Google seems to care. You can see it here: http://www.google.com/ads/preferences/

An optimist would say that's exposed so you can wipe it clean, a pessimist would say that's exposed so you can refine your profile to be better advertised to.

There's a whole spectrum of user data with varying value to advertisers. Google already rocked search big time and now they're on to the rest of the online advertising budget.

Ad networks (like me!) use demographic, psychographic, and behavioral data to target most display ad campaigns. I have run campaigns specifically sold as "market to Nigerian immigrants living in America" or "moms 25-35 interested in beauty products." And even when not specifically targeting those audiences, one can often find surprising performance pockets from these audience intersections- good for my performance and useful info to bubble back up to the advertiser.

And... guess who's the current biggest display ad platform?

yup: http://www.google.com/doubleclick/

And why should we trust you (or Google etc) with our data? Perhaps you (they) will exploit our ignorance and manipulate our preferences?

Not everyone in the world can be assured their human rights and exposing personal information can lead to persecution. Therefore, there is a risk attributed to this data collection, at least for some. Not everyone is willing or able to take these risks.

While I can agree that this data may be useful for both customer and advertiser, its potential misuse should not be ignored. And when these networks deny the use of pseudonyms, they force their users to take (unnecessary) risks.

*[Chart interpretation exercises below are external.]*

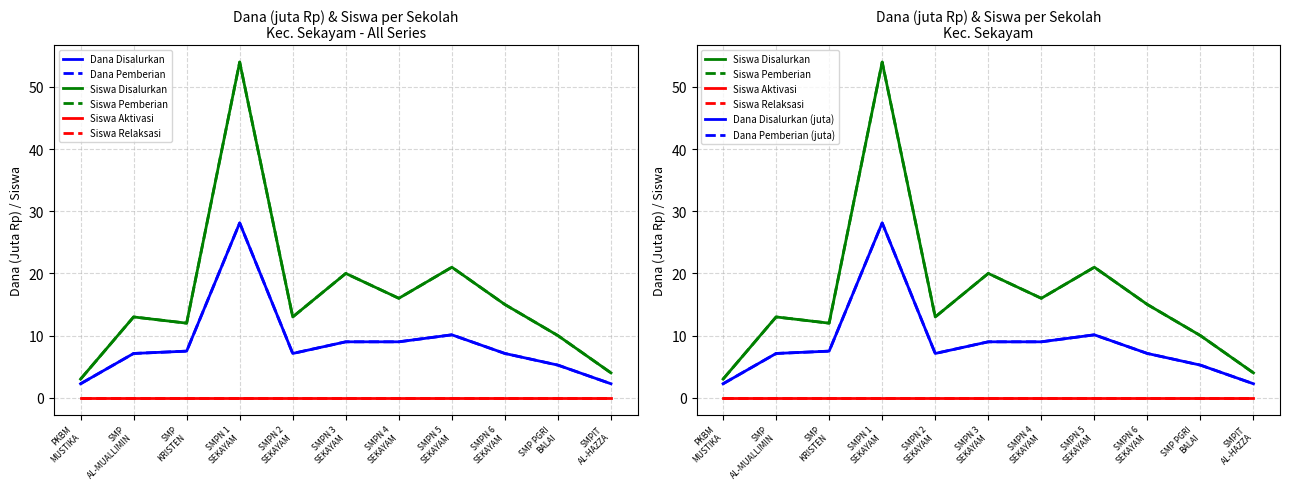

Which label corresponds to the largest value in the chart?

SMPN 1 SEKAYAM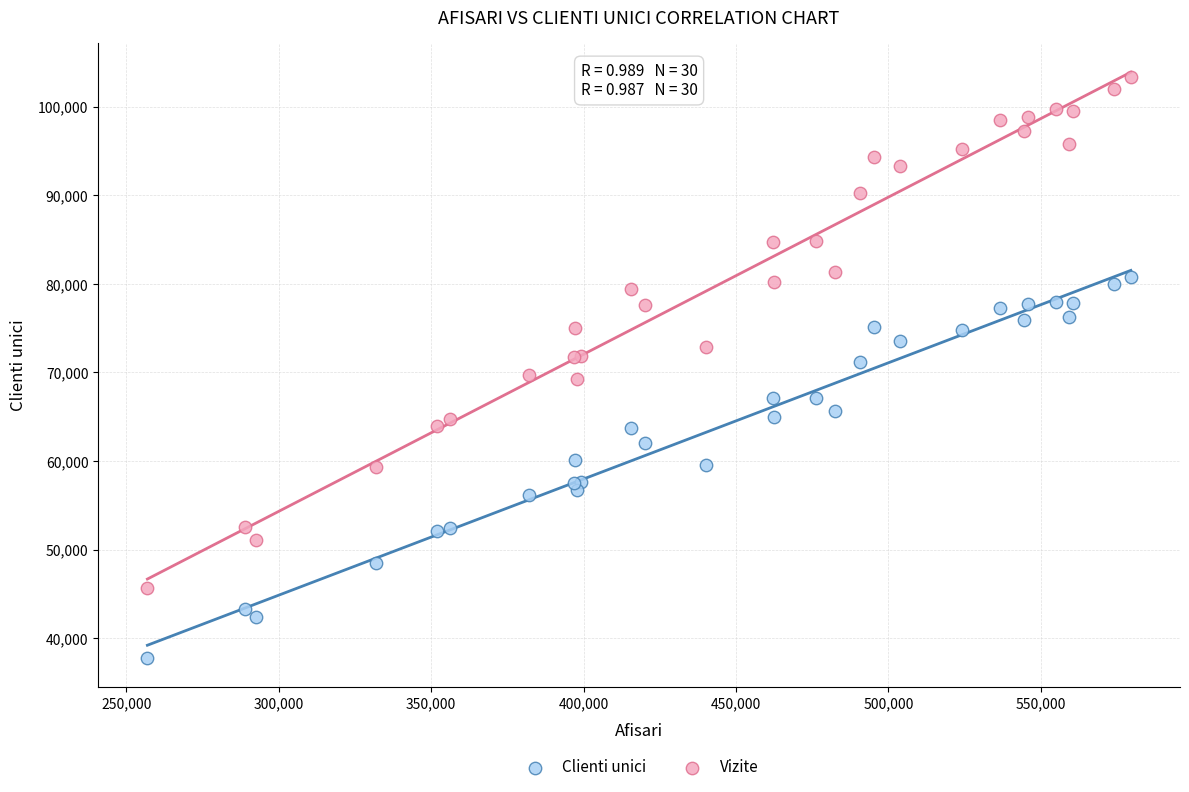

Which series reaches the minimum Y coordinate?

Clienti unici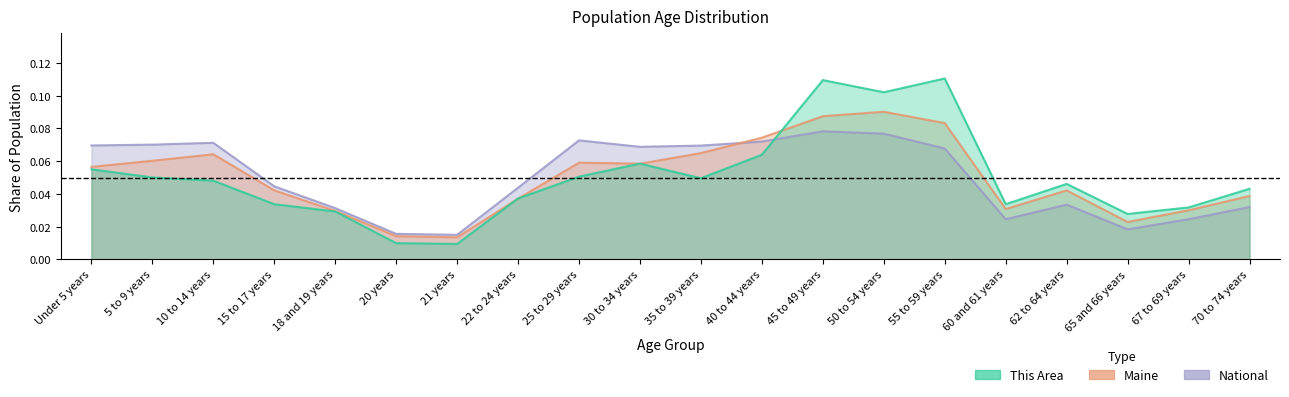

What is the maximum value shown in the chart?

0.1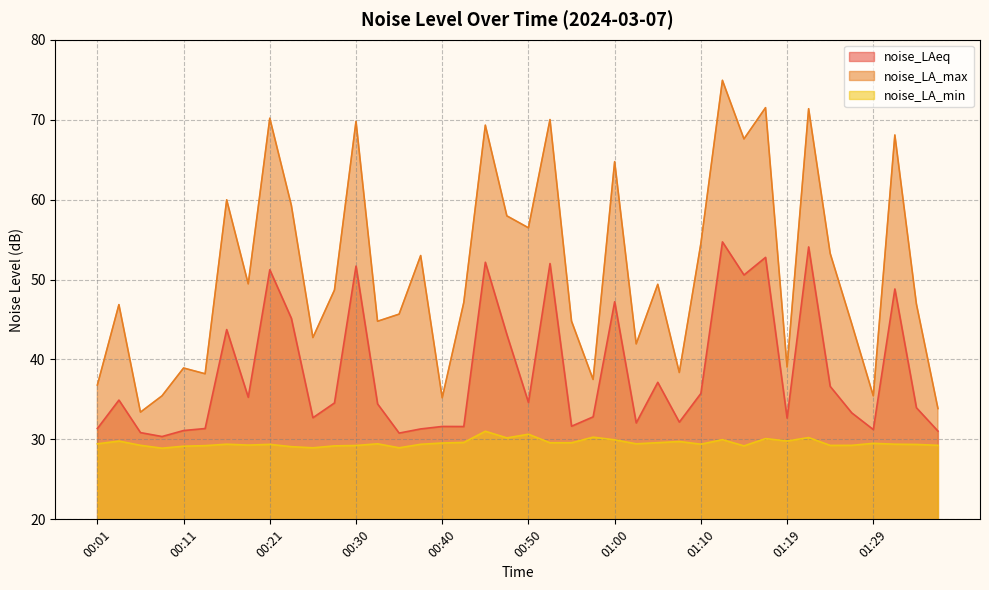

Where is noise_LA_max nearest to the value 54?

01:10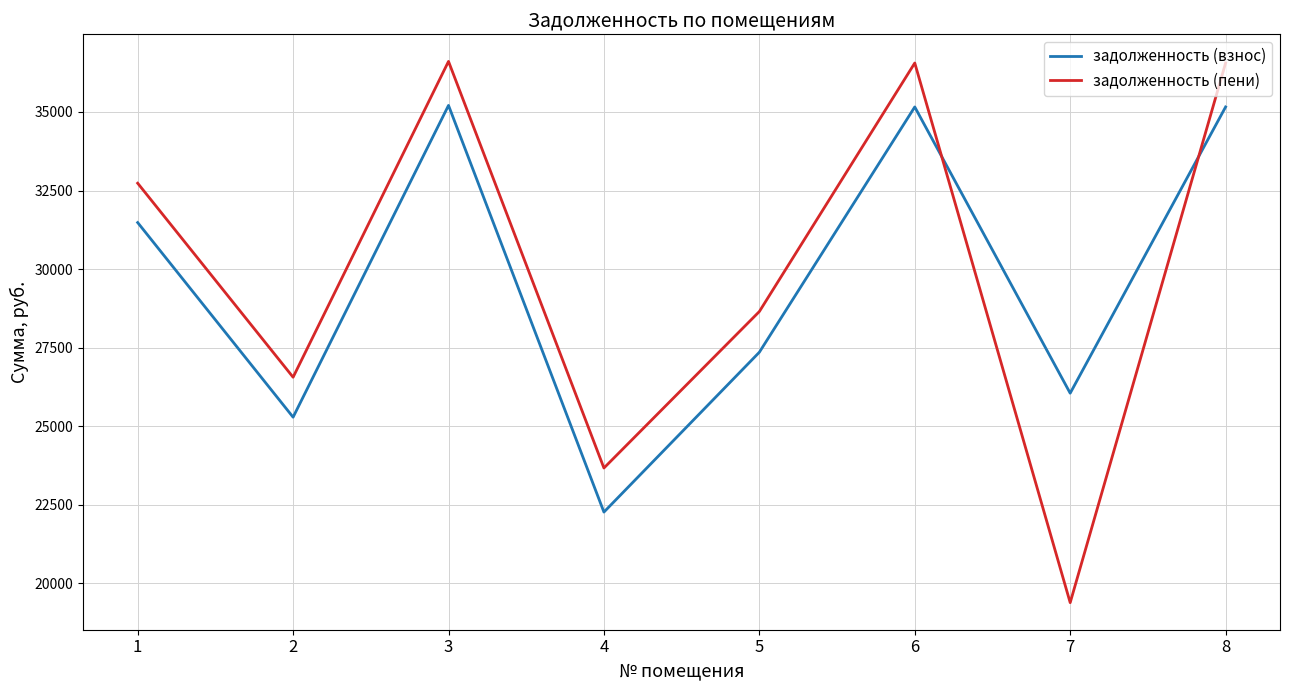

What is the total value across all series at 5?

56008.2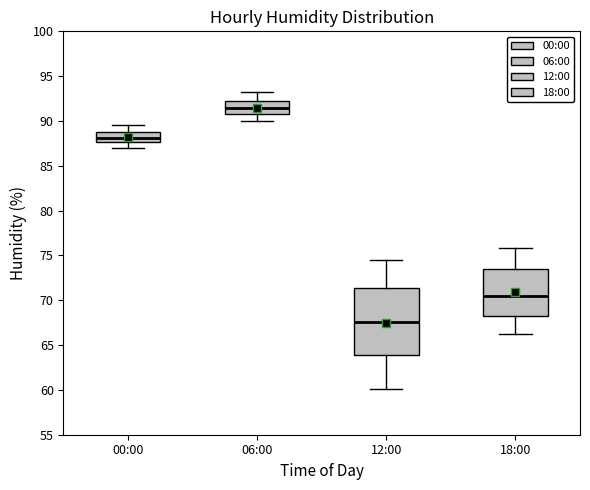

Reading left to right, transcribe this box plot: for each box, give where its median line is, the range the box spans, and where its two whiskers end, as read against the y-axis. The values are not printed on the chart, so give them approximately, as read against the axis.

00:00: median 88.0, box 87.5 to 89.0, whiskers 87.0 to 89.5
06:00: median 91.5, box 90.5 to 92.0, whiskers 90.0 to 93.0
12:00: median 67.5, box 64.0 to 71.5, whiskers 60.0 to 74.5
18:00: median 70.5, box 68.5 to 73.5, whiskers 66.0 to 76.0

For sure. But parent was wondering why Google cares about our data- so I'm explaining why that is.

I would like to see some studies on the effectiveness of the various targeting criteria. Sometimes i think marketers obsess on targeting criteria that may not be so effective, missing other psychological effects. For example, i thought google's idea of showing you the same ad across websites to make a lasting impression was a no-brainer, yet it was missing for years. Also what about other factors such as time-of-day, or recently clicked ads?

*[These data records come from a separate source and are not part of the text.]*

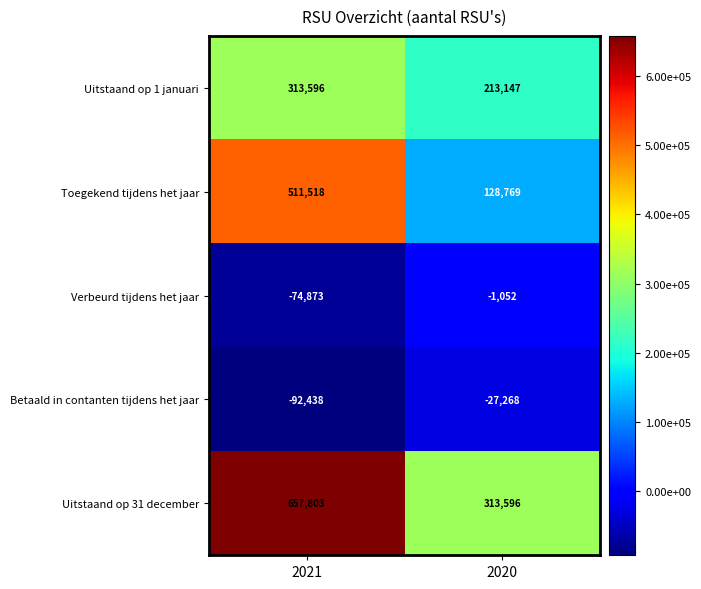

Is it true that Betaald in contanten tijdens het jaar equals -20593 at 2021?

False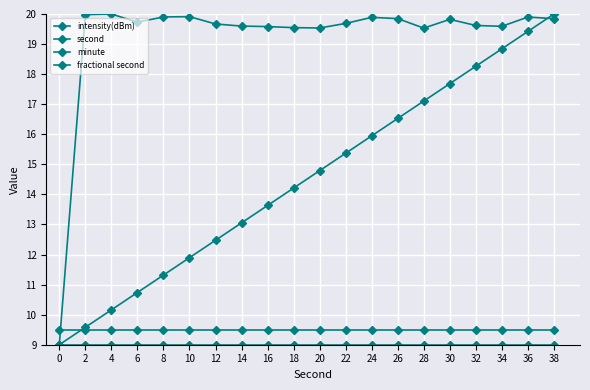

How many series are shown in this chart?

4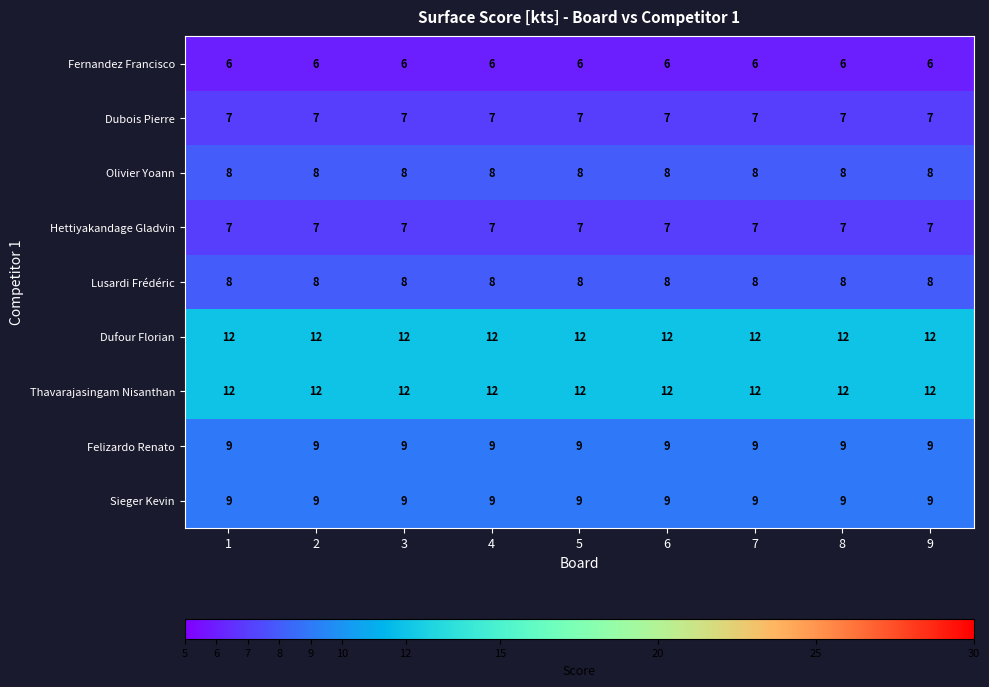

What is the total value across all series at 6?

78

If it's worth a few billions to Facebook, it's worth a few billions to Google.

That's not true; the law of diminishing returns applies.

In this case the law of diminishing returns is offset by the massive movement from TV-based advertising to web-based advertising. As long as TV loses add dollars, there will be plenty of "rising tide" to lift both Facebook and Google in terms of increased advertising revenues.

On the flip side, that's a confounding factor that makes it hard to compare Facebook to Google in terms of some type of battle for advertising dollars. For the time being they should both see revenue growth, irregardless of who does a better job.

How? Advertisers are always looking to show targeted ads

Perhaps if several social sites offer targeted ads with the same level of precision it may decrease the ads' prices since the ads budget won't grow accordingly ? (then it would mean that people are using several services at the same time and not migrating from one to another)

Google's customers do care about better targeting, and don't give a damn about google's reputation. If google gives them inferior product they'll lose money. But worse , they'll open an opportunity for a competitor.

Google understands that ignoring competitors , even niche ones , can be a long term risk. So they work on controlling all the advertising market. I think that's also the biggest reason behind Android: google makes very little money with it. But it's a great defensive strategy.